### TASK
Select every line in the rows below that contains the word "many", matching case exactly.

### GIVEN DATA
___
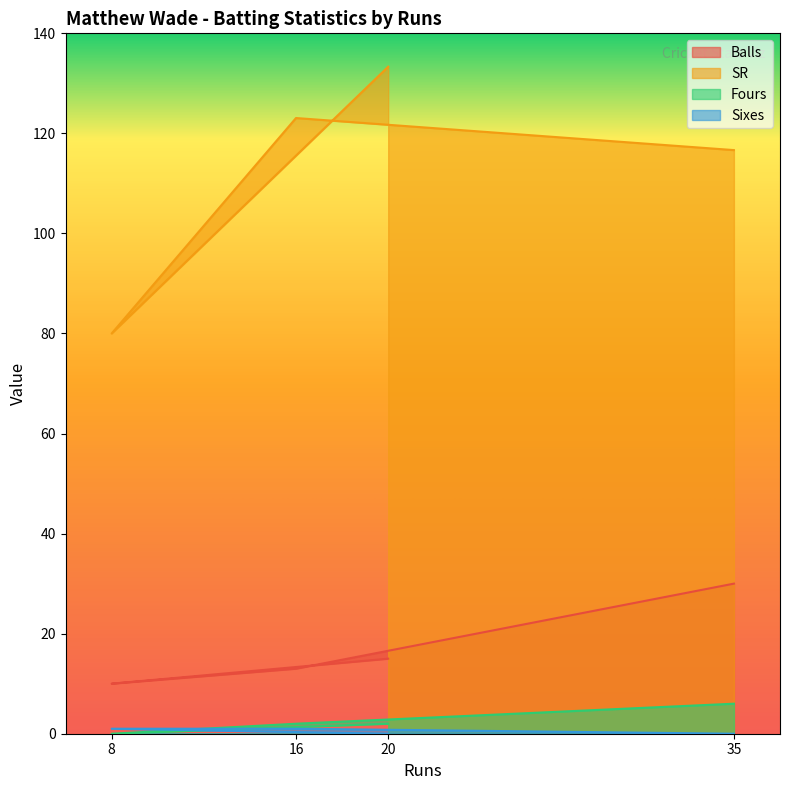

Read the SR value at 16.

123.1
___
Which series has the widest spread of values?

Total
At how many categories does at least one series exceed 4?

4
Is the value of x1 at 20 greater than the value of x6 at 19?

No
___
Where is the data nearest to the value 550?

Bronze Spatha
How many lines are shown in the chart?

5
___
### YOUR RESPONSE
At how many categories does at least one series exceed 4?
How many lines are shown in the chart?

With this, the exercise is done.